Thanks. I'll take the first, and I'll ask Prateek to take the second. So on the first, you know, as I mentioned earlier to Kevin, we probably, we've got a poster coming up at ACR on PLK4, So I'd probably defer the specific answers around market size and just differentiation until then. I think the main thing to point out on PLK4 is, you know, totally consistent with what our strategy has been from the beginning. We plan to put forward programs that are both from our internal discovery programs as well as through external opportunistic BD. In this case, it's one that came from our internal discovery efforts. single agent potential mechanism of action, like I said, a synthetic lethality pathway that's relevant to breast cancer plus a couple other tumor types. And importantly, and we've been explicit about this as well, is we've always wanted our pipeline to have a mix of first-in-class targets that rely on differentiated biological insights and then potentially best-in-class targets that rely on chemistry or biological insights. And in this case, this is, we believe, a potentially first-in-class opportunity. Our team got a jump on this target a while back ahead of a paper that was published in Nature that came out last year. And so we're pretty excited about it because it's a potentially first-in-class opportunity, like I said, with a single-agent hypothesis in a tumor type that we care a lot about. So stay tuned for the poster at AACR, and then we can get into more specifics at that point.

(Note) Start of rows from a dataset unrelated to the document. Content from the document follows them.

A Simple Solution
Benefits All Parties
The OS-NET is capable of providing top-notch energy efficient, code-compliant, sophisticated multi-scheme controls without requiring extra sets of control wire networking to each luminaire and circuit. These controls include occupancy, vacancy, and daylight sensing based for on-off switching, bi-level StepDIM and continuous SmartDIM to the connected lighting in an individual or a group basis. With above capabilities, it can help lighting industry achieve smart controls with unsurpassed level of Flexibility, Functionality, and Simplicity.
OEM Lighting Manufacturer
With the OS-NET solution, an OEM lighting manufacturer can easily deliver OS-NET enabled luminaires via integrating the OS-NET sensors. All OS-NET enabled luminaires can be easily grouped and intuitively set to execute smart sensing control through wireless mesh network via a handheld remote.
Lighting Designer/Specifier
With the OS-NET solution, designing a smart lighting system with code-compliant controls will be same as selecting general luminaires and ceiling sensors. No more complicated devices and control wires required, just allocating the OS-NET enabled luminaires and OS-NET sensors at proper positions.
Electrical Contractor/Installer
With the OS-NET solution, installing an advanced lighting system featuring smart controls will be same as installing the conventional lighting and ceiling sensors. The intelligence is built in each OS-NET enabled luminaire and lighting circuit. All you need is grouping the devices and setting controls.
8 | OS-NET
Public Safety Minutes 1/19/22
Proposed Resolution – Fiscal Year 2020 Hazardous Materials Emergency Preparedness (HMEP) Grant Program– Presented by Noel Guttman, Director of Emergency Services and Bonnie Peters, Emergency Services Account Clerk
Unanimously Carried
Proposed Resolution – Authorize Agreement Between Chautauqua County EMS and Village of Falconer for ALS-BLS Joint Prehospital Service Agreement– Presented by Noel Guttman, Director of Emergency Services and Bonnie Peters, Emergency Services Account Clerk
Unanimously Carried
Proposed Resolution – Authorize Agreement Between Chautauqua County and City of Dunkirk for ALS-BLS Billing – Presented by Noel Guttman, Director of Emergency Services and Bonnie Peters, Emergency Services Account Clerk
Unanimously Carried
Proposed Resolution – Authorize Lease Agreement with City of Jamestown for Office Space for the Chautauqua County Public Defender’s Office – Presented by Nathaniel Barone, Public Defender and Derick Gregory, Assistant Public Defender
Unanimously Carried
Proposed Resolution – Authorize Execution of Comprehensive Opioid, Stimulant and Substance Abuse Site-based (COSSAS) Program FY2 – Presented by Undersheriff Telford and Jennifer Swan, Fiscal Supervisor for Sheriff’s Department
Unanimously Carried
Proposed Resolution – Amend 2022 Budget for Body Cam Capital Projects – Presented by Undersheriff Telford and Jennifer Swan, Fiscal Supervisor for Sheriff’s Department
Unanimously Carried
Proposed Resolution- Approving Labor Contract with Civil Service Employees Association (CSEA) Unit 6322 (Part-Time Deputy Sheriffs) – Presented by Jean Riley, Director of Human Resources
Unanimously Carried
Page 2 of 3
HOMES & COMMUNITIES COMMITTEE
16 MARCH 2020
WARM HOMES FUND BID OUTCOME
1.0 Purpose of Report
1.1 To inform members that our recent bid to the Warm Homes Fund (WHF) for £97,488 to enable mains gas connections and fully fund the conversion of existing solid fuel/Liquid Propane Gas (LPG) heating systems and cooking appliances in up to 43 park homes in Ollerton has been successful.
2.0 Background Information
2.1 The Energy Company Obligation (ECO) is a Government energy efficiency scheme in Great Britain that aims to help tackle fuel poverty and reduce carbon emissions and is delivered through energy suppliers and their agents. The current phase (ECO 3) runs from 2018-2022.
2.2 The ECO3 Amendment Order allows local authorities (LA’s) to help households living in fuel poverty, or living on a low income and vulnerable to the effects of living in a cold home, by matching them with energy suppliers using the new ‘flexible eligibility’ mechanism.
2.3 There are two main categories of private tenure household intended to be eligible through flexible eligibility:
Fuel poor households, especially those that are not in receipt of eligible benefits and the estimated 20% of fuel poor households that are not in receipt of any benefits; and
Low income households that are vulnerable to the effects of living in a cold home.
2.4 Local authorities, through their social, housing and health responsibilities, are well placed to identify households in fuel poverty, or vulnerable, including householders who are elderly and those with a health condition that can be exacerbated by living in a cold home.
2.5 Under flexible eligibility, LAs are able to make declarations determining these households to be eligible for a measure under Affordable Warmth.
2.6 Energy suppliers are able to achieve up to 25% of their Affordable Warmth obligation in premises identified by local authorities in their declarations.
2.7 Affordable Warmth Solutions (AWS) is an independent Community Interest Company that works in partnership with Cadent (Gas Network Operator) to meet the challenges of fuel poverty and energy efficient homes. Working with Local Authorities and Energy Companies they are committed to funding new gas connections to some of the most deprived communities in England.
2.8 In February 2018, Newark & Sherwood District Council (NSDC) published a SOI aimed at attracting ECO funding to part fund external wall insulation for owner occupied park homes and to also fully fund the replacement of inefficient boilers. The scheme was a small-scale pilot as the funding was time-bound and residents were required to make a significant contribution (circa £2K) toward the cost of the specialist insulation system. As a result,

Hi, this is Prateek. To your question about 114 and CNS activity, so we are more liberal in our phase one eligibility criteria in terms of allowing patients into the study, not just with treated and stable brain meds, which is what most other studies allow, but also allowing patients with active brain meds as well that are asymptomatic. So we are allowing untreated brain meds into even our phase one.

Thank you very much.

Thank you.

Thank you. I'm not showing any further questions in the queue. That will conclude our conference call for today. Thank you so much for your participation and your interest in ORIC. You may now disconnect. Everyone have a great day.